All the Bright Places(10)
Just like that, there she is. I click on her photo and there she is, even bigger, wearing the same smile she gave me earlier. You have to be her friend to read her profile and view the rest of her pictures. I sit staring at the screen, suddenly desperate to know more. Who is this Violet Markey? I try a Google search, because maybe there’s a secret back entrance to her Facebook page, one that requires a special knock or a three-digit code, something easily figured out.

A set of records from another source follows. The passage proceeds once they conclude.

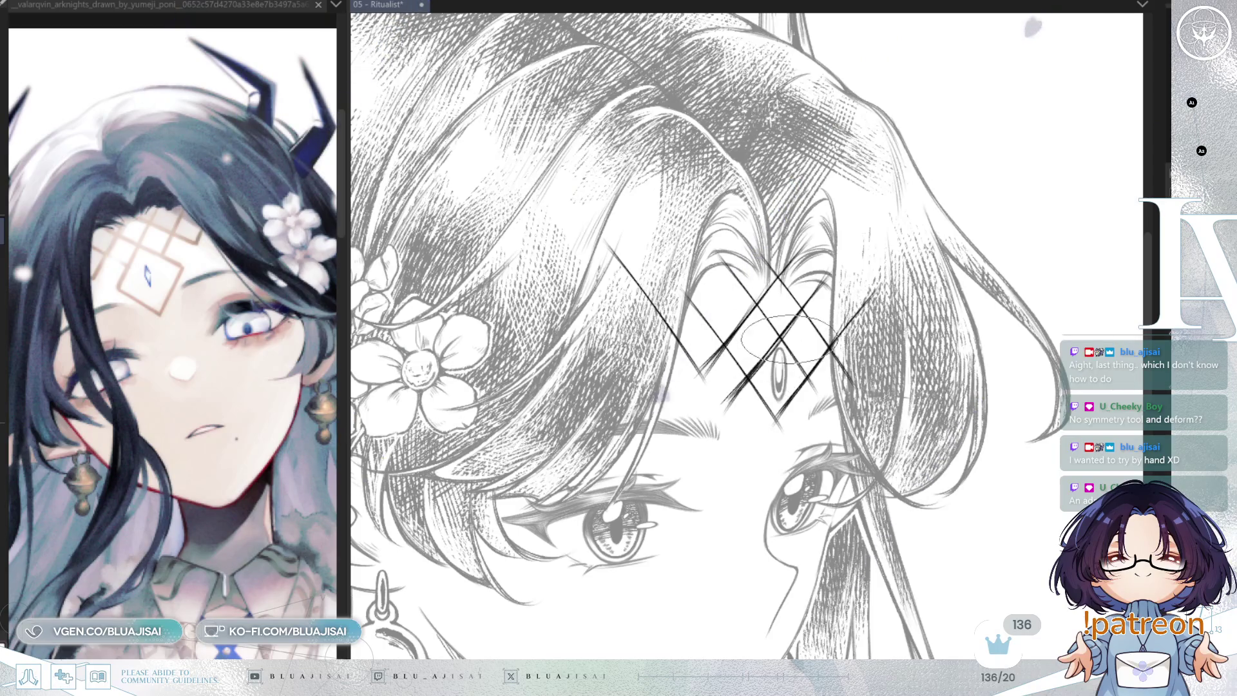
- Erase crosshatch ends overshooting the hair edge, the ornament's left corner, and below the lattice
{"action": "key", "text": "m"}
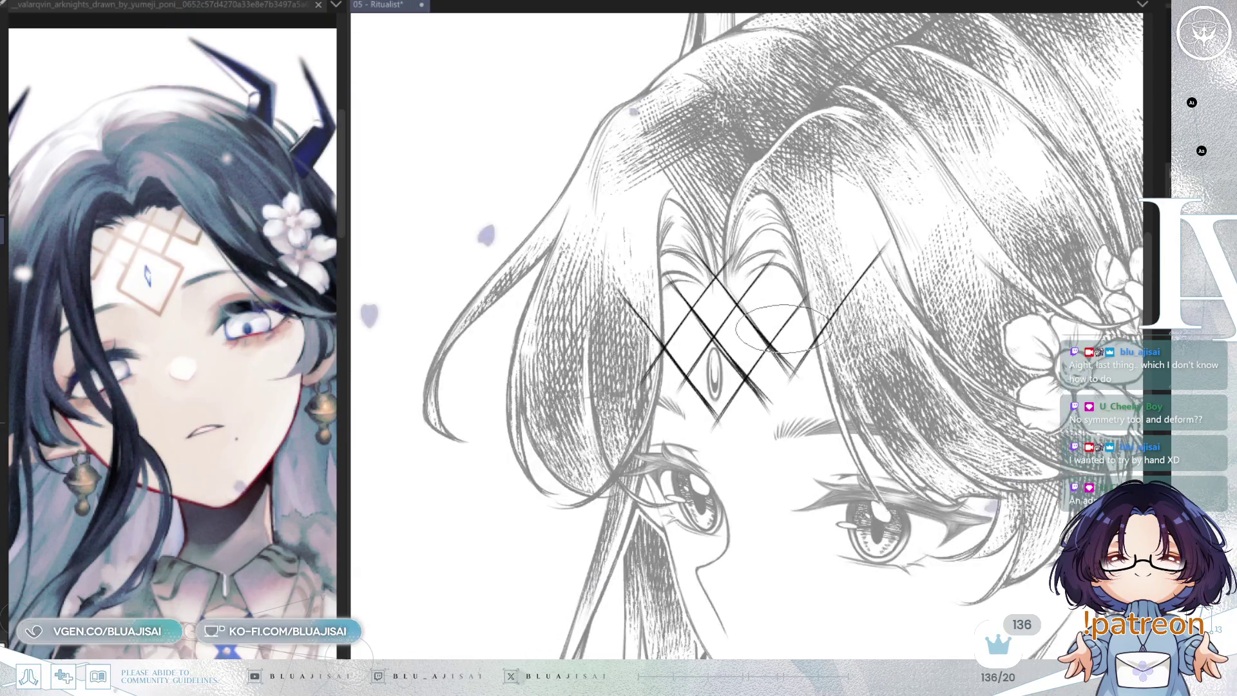
{"action": "left_click_drag", "start_coordinate": [729, 387], "coordinate": [705, 390]}
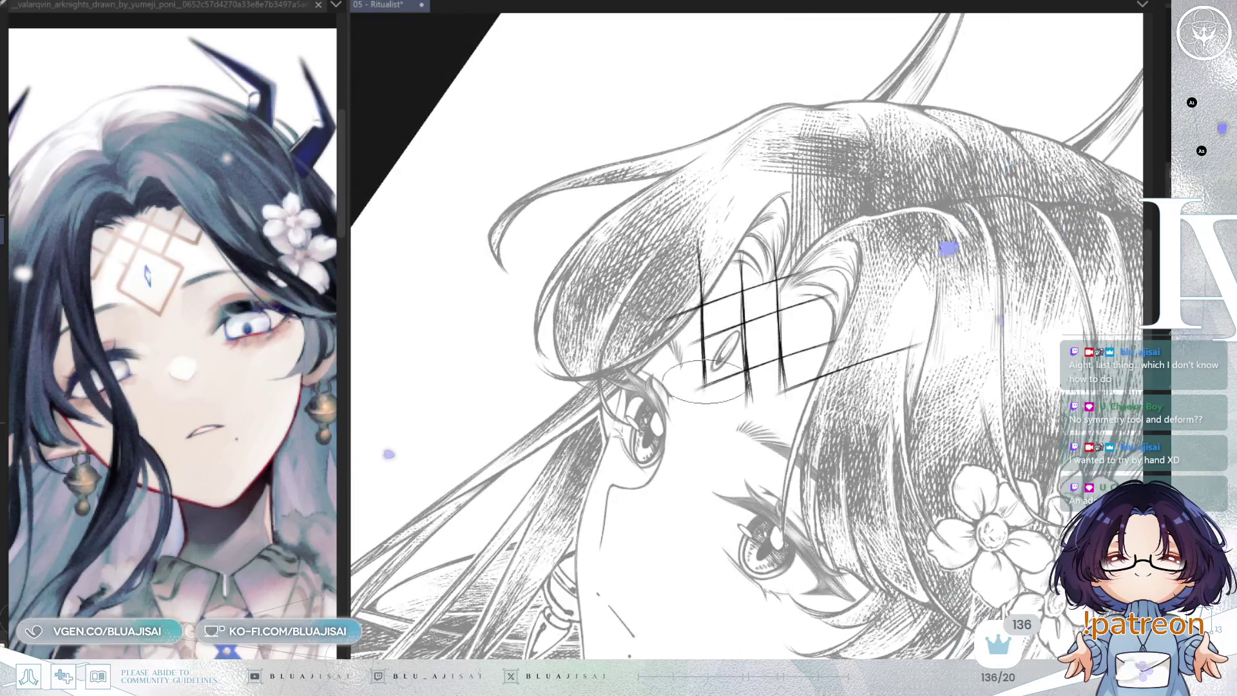
{"action": "left_click_drag", "start_coordinate": [742, 332], "coordinate": [680, 371]}
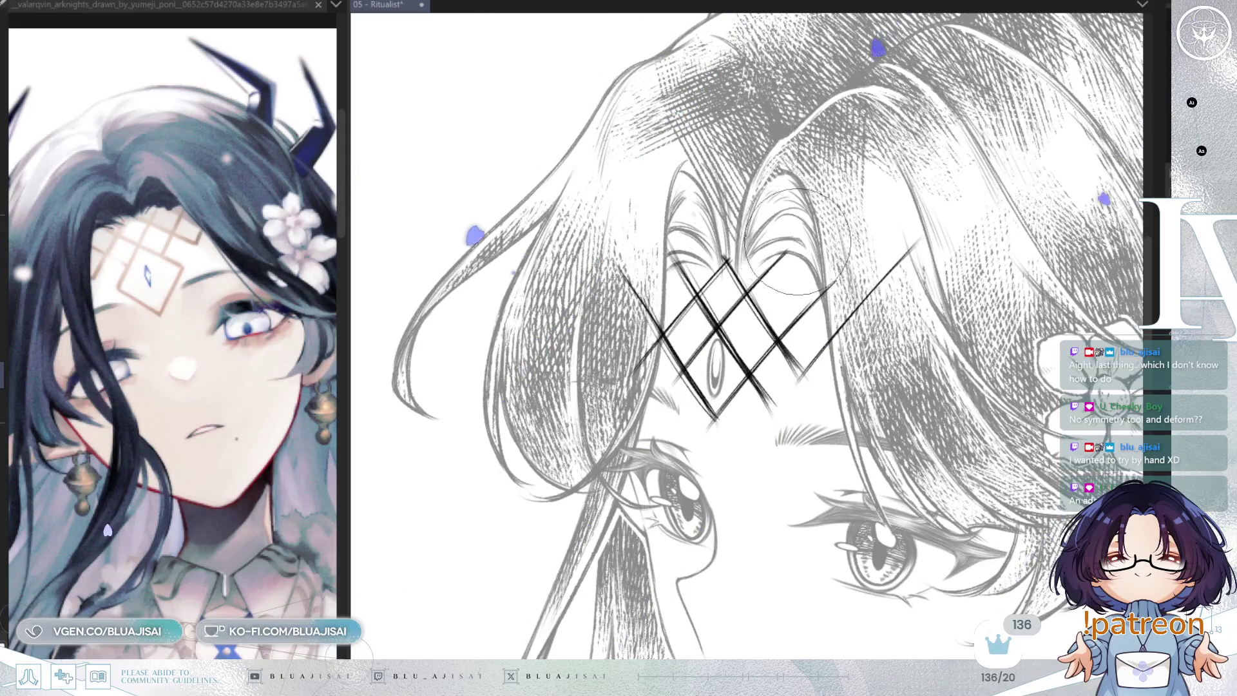
{"action": "left_click_drag", "start_coordinate": [843, 303], "coordinate": [859, 320]}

What I pull up instead is a site called EleanorandViolet.com, which lists Violet Markey as cocreator/?editor/?writer. It’s got all the usual boys-and-beauty-type blog posts, the most recent from April 3 of last year. The other thing I pull up is a news article.
Eleanor Markey, 18, a senior at Bartlett High School and member of the student congress, lost control of her car on A Street Bridge at approximately 12:45 a.m. April 5. Icy conditions and speed may have caused the crash. Eleanor was killed on impact. Her 16-year-old sister, Violet, a passenger in the vehicle, sustained only minor injuries.
I sit reading and rereading this, a black feeling settling in the pit of my stomach. And then I do something I swore I’d never do. I sign up for Facebook just so I can send her a friend request. Having an account will make me look sociable and normal, and maybe work to offset the whole meeting-on-the-verge-of-suicide situation, so that she’ll feel it’s safe to know me. I take a picture of myself with my phone, decide I look too serious, take another one—too goofy—and settle on the third, which is somewhere in between.
I sleep the computer so I don’t check every five minutes, and then I play the guitar, read a few pages of Macbeth for homework, and eat dinner with Decca and my mom, a tradition that started last year, after the divorce. Even though I’m not much into eating, dinner is one of the most enjoyable parts of my day because I get to turn my brain off.
Mom says, “Decca, tell me what you learned today.” She makes sure to ask us about school so that she feels she’s done her duty. This is her favorite way to start.
Dec says, “I learned that Jacob Barry is a jackass.” She has been swearing more often lately, trying to get a reaction out of Mom, to see if she’s really listening.
“Decca,” Mom says mildly, but she is only half paying attention.
Decca goes on to tell us about how this boy named Jacob glued his hands to his desk just to get out of a science quiz, but when they tried to separate skin from wood, his palms came off with the glue. Decca’s eyes gleam like the eyes of a small, rabid animal. She clearly thinks he deserved it, and then she says so.
Mom is suddenly listening. “Decca.” She shakes her head. This is the extent of her parenting. Ever since my dad left, she’s tried really hard to be the cool parent. Still, I feel bad for her because she loves him, even though, at his core, he’s selfish and rotten, and even though he left her for a woman named Rosemarie with an accent over one of the letters—no one can ever remember which—and because of something she said to me the day he left: “I never expected to be single at forty.” It was the way she said it more than the words themselves. She made it sound so final.
Ever since then, I’ve done what I could to be pleasant and quiet, making myself as small and unseen as possible—which includes pretending to go to school when I’m asleep, as in the Asleep—so that I don’t add to the burden. I am not always successful.
“How was your day, Theodore?”
“Grand.” I push my food around my plate, trying to create a pattern. The thing about eating is that there are so many other more interesting things to do. I feel the same way about sleeping. Complete wastes of time.
Interesting fact: A Chinese man died from lack of sleep when he stayed awake for eleven days straight as he attempted to watch every game in the European Championship (that’s soccer, for those, like me, who have no clue). On the eleventh night, he watched Italy beat Ireland 2–0, took a shower, and fell asleep around five a.m. And died. No offense to the dead, but soccer is a really stupid thing to stay awake for.
Mom has stopped eating to study my face. When she does pay attention, which isn’t often, she tries hard to be understanding about my “sadness,” just like she tries hard to be patient when Kate stays out all night and Decca spends time in the principal’s office. My mother blames our bad behavior on the divorce and my dad. She says we just need time to work through it.
Less sarcastically, I add, “It was okay. Uneventful. Boring. Typical.” We move on to easier topics, like the house my mother is trying to sell for her clients and the weather.
When dinner is over, Mom lays a hand on my arm, fingertips barely touching the skin, and says, “Isn’t it nice to have your brother back, Decca?” She says it as if I’m in danger of disappearing again, right in front of their eyes. The slightly blaming note in her voice makes me cringe, and I get the urge to go back to my room again and stay there. Even though she tries to forgive my sadness, she wants to count on me as man of the house, and even though she thinks I was in school for most of that four-almost-five-week period, I did miss a lot of family dinners. She takes her fingers back and then we’re free, which is exactly how we act, the three of us running off in three different directions.
Around ten o’clock, after everyone else has gone to bed and Kate still isn’t home, I turn on the computer again and check my Facebook account.
Violet Markey accepted your friend request, it says.